Stroke. 2016 Dec;47(12):2938-2944. doi: 10.1161/STROKEAHA.116.014097. Epub 2016 Nov 8.
This study aims to investigate the association between insulin resistance (IR) and silent lacunar infarction (SLI) in healthy adults.
We recruited 2326 healthy Korean adults who took health checkups, including a brain magnetic resonance imaging. SLI was defined as an infarction measuring 0.3 to 1.5 cm in diameter that was localized in the territory of perforating branches of cerebral arteries, as seen in the brain magnetic resonance imaging. The homeostasis model assessment-estimated insulin resistance index was used for IR estimation, and the cutoff value for its diagnosis for Koreans was 2.56.
The mean age of the study population was 56.2 years (range, 40-79 years), and 1279 subjects (55.0%) were male. The prevalence of SLI and IR was 8.1% and 18.1%, respectively. In multivariate logistic analysis, after adjusting for traditional SLI-associated risk factors, IR was positively associated with the prevalence of SLI (adjusted odds ratio, 1.69; 95% confidence interval, 1.16-2.46). The proportion of subjects with multiple SLI lesions (≥2) was also higher in the IR (+) group than that in the IR (-) group (4.3% versus 1.7%; P<0.001). In ordered logistic regression, IR was positively associated with an increase in SLI severity (adjusted odds ratio, 1.76; 95% confidence interval, 1.21-2.56).
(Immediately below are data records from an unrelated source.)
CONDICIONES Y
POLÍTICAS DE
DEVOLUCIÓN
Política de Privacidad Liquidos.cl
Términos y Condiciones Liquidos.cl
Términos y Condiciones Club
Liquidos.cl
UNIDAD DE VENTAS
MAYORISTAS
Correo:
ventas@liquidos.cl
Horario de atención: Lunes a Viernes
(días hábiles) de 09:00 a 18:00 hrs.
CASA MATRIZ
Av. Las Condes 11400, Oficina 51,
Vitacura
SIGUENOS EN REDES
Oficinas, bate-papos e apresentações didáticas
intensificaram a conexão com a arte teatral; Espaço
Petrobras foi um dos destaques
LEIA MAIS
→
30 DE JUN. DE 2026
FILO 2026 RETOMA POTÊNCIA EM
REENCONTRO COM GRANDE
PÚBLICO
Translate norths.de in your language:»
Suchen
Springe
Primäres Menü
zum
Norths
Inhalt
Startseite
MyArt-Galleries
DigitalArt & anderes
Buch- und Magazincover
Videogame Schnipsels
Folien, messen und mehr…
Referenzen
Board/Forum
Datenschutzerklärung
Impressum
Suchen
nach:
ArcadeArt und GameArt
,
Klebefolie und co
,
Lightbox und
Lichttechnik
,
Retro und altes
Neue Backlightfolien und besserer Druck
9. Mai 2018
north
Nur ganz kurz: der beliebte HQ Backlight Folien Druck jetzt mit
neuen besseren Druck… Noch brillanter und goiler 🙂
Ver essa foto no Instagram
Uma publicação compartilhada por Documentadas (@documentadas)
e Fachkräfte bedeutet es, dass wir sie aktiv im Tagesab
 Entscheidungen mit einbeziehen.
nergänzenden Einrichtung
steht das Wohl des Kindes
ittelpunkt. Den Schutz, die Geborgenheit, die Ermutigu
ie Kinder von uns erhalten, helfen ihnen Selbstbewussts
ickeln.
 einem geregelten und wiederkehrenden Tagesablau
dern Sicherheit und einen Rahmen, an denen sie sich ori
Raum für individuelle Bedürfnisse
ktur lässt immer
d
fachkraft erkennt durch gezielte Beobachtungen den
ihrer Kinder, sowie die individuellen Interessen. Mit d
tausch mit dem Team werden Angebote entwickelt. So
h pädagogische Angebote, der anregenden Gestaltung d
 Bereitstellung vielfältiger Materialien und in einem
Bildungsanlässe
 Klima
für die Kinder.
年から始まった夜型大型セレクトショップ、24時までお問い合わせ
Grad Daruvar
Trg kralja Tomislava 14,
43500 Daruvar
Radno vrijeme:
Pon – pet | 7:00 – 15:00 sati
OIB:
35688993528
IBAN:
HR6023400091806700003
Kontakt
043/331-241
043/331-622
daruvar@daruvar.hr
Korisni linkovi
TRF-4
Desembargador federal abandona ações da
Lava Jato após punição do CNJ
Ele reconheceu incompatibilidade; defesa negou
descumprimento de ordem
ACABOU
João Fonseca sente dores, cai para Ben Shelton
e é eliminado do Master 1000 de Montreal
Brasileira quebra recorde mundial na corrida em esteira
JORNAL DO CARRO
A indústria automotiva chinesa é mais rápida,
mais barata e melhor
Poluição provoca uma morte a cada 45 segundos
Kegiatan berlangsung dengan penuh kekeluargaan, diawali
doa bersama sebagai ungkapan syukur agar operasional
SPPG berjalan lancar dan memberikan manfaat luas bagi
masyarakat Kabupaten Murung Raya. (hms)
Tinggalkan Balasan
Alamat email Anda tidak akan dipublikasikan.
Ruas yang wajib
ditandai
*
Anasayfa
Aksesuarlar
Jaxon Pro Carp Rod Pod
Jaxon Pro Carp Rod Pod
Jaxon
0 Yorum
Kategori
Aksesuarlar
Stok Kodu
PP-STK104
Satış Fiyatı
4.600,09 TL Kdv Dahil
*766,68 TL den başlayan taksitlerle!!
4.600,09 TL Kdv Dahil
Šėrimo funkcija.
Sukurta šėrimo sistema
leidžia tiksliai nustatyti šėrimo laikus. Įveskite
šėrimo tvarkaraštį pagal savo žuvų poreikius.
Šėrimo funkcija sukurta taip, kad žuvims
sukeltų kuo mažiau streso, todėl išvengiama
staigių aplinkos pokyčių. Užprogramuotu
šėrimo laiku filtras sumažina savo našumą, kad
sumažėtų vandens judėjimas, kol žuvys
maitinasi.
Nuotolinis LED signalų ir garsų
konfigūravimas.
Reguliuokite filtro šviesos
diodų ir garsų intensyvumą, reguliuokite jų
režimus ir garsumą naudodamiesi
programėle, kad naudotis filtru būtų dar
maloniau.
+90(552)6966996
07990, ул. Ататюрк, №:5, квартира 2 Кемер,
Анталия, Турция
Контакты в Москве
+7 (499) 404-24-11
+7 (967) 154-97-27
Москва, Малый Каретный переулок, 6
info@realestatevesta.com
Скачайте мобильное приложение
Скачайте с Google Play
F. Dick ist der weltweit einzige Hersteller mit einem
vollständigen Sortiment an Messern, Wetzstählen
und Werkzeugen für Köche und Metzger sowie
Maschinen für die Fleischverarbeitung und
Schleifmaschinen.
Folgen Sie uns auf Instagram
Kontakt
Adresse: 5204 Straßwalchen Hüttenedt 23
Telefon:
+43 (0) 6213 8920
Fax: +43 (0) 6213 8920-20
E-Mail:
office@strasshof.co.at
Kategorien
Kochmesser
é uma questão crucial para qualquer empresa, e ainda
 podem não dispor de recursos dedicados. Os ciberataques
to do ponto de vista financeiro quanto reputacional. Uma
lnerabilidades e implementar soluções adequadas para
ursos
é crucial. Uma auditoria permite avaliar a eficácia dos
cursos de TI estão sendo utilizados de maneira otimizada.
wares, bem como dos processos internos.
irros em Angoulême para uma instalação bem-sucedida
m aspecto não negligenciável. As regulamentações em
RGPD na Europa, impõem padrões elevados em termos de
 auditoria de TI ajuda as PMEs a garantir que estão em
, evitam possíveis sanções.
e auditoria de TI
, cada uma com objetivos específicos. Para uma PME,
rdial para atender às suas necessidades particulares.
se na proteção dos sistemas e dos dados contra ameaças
IR is an independent risk factor of SLI presence and its severity in Koreans. Whether improvement of IR might prevent SLI occurrence needs to be addressed by clinical trials.
本研究旨在调查健康成年人中胰岛素抵抗(IR)与无症状腔隙性脑梗死(SLI)之间的关联。
我们招募了2326名接受健康检查(包括脑部磁共振成像)的韩国健康成年人。SLI被定义为在脑部磁共振成像中可见的、位于脑动脉穿支分支区域内、直径为0.3至1.5厘米的梗死灶。采用稳态模型评估估算的胰岛素抵抗指数来评估IR,韩国人诊断IR的临界值为2.56。
研究人群的平均年龄为56.2岁(范围40 - 79岁),1279名受试者(55.0%)为男性。SLI和IR的患病率分别为8.1%和18.1%。在多因素逻辑回归分析中,在调整了传统的与SLI相关的危险因素后,IR与SLI的患病率呈正相关(调整后的优势比为1.69;95%置信区间为1.16 - 2.46)。IR(+)组中患有多个SLI病灶(≥2个)的受试者比例也高于IR(-)组(4.3%对1.7%;P<0.001)。在有序逻辑回归中,IR与SLI严重程度的增加呈正相关(调整后的优势比为1.76;95%置信区间为1.21 - 2.56)。
在韩国人中,IR是SLI存在及其严重程度的独立危险因素。IR的改善是否能预防SLI的发生需要通过临床试验来解决。